Data excerpts -
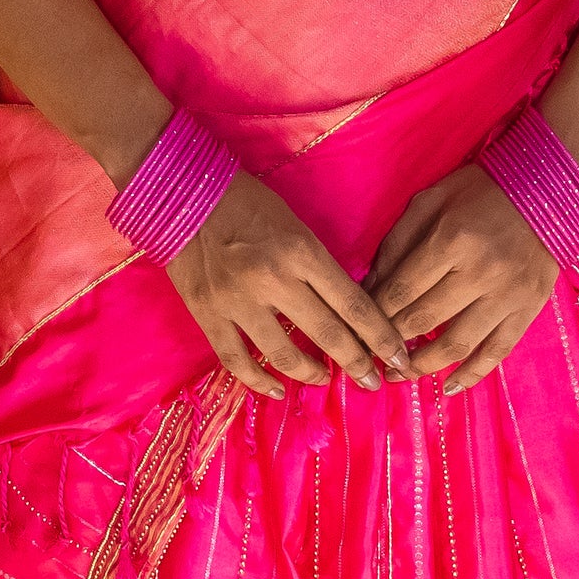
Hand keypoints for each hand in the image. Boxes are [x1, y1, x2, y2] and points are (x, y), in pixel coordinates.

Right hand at [165, 173, 414, 394]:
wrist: (178, 191)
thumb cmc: (244, 201)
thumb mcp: (294, 224)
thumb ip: (317, 266)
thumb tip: (345, 309)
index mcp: (301, 251)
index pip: (353, 305)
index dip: (381, 337)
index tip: (399, 357)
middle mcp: (273, 279)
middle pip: (328, 335)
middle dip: (358, 363)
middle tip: (373, 381)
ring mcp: (237, 300)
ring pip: (284, 355)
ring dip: (312, 373)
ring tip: (325, 378)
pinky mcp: (207, 312)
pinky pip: (236, 359)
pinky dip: (258, 380)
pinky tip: (275, 388)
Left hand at [369, 166, 560, 393]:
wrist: (545, 191)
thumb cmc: (478, 191)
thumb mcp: (429, 202)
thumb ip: (398, 243)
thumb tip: (370, 286)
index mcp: (450, 240)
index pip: (402, 289)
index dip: (374, 313)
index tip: (355, 328)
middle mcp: (480, 272)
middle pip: (425, 318)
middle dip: (391, 341)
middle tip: (368, 356)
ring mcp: (508, 295)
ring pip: (459, 343)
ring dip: (425, 365)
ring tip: (399, 376)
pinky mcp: (529, 310)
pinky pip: (498, 351)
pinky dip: (473, 374)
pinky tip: (450, 388)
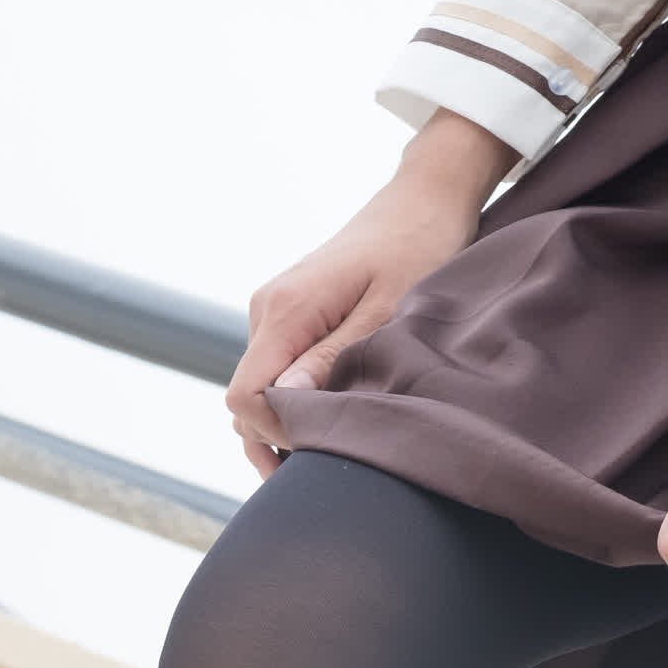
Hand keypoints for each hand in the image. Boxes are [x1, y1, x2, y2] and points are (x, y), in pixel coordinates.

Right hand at [227, 112, 514, 480]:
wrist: (423, 200)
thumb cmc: (417, 250)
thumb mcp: (386, 313)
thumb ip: (332, 360)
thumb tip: (286, 403)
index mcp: (286, 310)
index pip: (244, 398)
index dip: (275, 435)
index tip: (320, 449)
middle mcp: (267, 310)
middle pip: (246, 402)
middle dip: (278, 439)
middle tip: (330, 466)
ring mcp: (274, 311)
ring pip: (260, 390)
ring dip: (286, 425)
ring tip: (330, 451)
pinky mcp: (290, 313)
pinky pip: (276, 371)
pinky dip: (295, 403)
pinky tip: (328, 422)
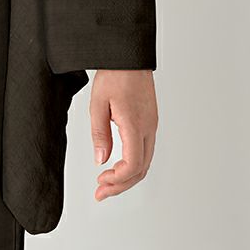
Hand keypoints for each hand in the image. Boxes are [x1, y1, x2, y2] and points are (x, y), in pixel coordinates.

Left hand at [89, 69, 156, 201]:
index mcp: (136, 125)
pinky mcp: (150, 121)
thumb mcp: (98, 104)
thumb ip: (99, 134)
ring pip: (145, 161)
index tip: (101, 182)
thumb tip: (101, 160)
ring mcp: (152, 125)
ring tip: (106, 182)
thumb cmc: (115, 75)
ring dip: (127, 176)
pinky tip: (118, 165)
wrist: (129, 56)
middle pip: (141, 169)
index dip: (118, 180)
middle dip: (121, 186)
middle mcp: (148, 128)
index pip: (133, 165)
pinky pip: (145, 150)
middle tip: (101, 193)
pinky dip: (133, 164)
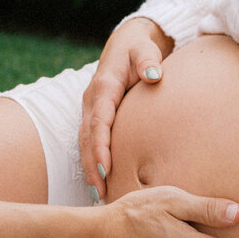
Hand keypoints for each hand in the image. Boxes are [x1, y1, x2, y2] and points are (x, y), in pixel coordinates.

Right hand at [80, 17, 172, 198]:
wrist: (126, 43)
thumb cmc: (138, 48)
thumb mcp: (144, 49)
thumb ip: (148, 61)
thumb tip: (153, 75)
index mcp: (103, 88)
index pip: (99, 121)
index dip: (100, 145)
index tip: (106, 167)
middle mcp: (92, 101)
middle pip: (87, 138)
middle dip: (91, 165)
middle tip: (100, 192)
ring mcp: (91, 110)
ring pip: (85, 143)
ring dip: (89, 168)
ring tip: (98, 194)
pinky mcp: (95, 116)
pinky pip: (90, 142)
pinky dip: (91, 162)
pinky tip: (99, 182)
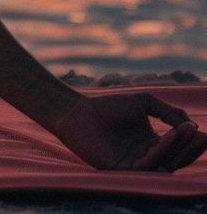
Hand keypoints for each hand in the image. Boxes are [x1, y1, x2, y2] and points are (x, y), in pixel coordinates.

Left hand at [51, 93, 206, 170]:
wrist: (78, 110)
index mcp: (151, 144)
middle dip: (190, 148)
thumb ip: (167, 111)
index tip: (203, 132)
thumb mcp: (144, 103)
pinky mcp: (121, 169)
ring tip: (187, 132)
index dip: (191, 141)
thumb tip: (190, 123)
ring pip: (163, 162)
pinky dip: (159, 151)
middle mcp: (145, 157)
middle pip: (174, 158)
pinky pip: (146, 164)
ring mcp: (133, 165)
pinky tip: (168, 136)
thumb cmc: (107, 106)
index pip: (177, 148)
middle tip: (202, 136)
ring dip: (178, 148)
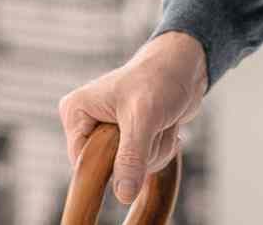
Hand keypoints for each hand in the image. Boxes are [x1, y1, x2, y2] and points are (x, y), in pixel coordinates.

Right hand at [58, 31, 206, 203]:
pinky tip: (165, 126)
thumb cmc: (159, 79)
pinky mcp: (129, 139)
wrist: (186, 67)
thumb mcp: (143, 118)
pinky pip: (144, 164)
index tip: (137, 141)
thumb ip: (131, 157)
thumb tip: (122, 195)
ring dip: (155, 150)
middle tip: (153, 123)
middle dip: (142, 153)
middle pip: (109, 169)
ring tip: (160, 121)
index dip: (113, 162)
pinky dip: (161, 149)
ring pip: (131, 170)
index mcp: (76, 112)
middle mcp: (88, 123)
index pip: (84, 163)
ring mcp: (109, 132)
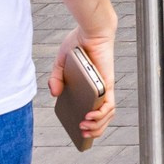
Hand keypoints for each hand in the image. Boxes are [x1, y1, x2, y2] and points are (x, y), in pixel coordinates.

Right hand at [51, 26, 117, 142]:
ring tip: (83, 128)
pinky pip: (109, 104)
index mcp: (89, 87)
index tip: (77, 132)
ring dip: (97, 126)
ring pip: (107, 114)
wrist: (90, 29)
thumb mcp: (61, 62)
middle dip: (93, 131)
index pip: (91, 110)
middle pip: (102, 117)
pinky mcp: (108, 83)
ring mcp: (105, 87)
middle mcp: (99, 90)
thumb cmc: (78, 43)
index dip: (88, 124)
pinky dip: (100, 115)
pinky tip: (89, 118)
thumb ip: (56, 77)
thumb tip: (54, 94)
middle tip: (81, 134)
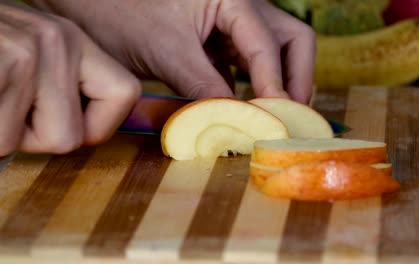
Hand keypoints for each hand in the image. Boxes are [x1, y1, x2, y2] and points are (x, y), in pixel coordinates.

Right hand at [0, 1, 140, 155]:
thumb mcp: (27, 59)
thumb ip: (59, 91)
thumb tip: (84, 134)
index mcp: (74, 42)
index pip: (125, 95)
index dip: (96, 128)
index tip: (60, 122)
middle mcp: (58, 40)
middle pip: (69, 139)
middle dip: (27, 137)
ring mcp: (25, 51)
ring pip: (18, 143)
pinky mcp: (1, 63)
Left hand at [29, 0, 315, 102]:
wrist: (90, 3)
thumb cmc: (122, 12)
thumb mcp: (166, 51)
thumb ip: (203, 85)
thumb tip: (236, 120)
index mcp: (233, 0)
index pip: (269, 46)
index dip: (275, 85)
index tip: (277, 120)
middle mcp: (240, 8)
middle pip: (290, 41)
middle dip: (295, 78)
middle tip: (289, 115)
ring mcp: (231, 25)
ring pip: (273, 53)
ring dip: (276, 84)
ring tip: (271, 117)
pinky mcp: (217, 41)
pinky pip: (246, 64)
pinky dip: (250, 86)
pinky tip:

Problem description -
Retype the lines from the one containing "ring mcp: (231, 25)" through the last line of the records. Leave out everything else.

Solved problem -
ring mcp: (231, 25)
ring pip: (273, 53)
ring dip: (276, 84)
ring tip: (271, 117)
pinky mcp: (217, 41)
pinky pip: (246, 64)
pinky dip: (250, 86)
pinky tip:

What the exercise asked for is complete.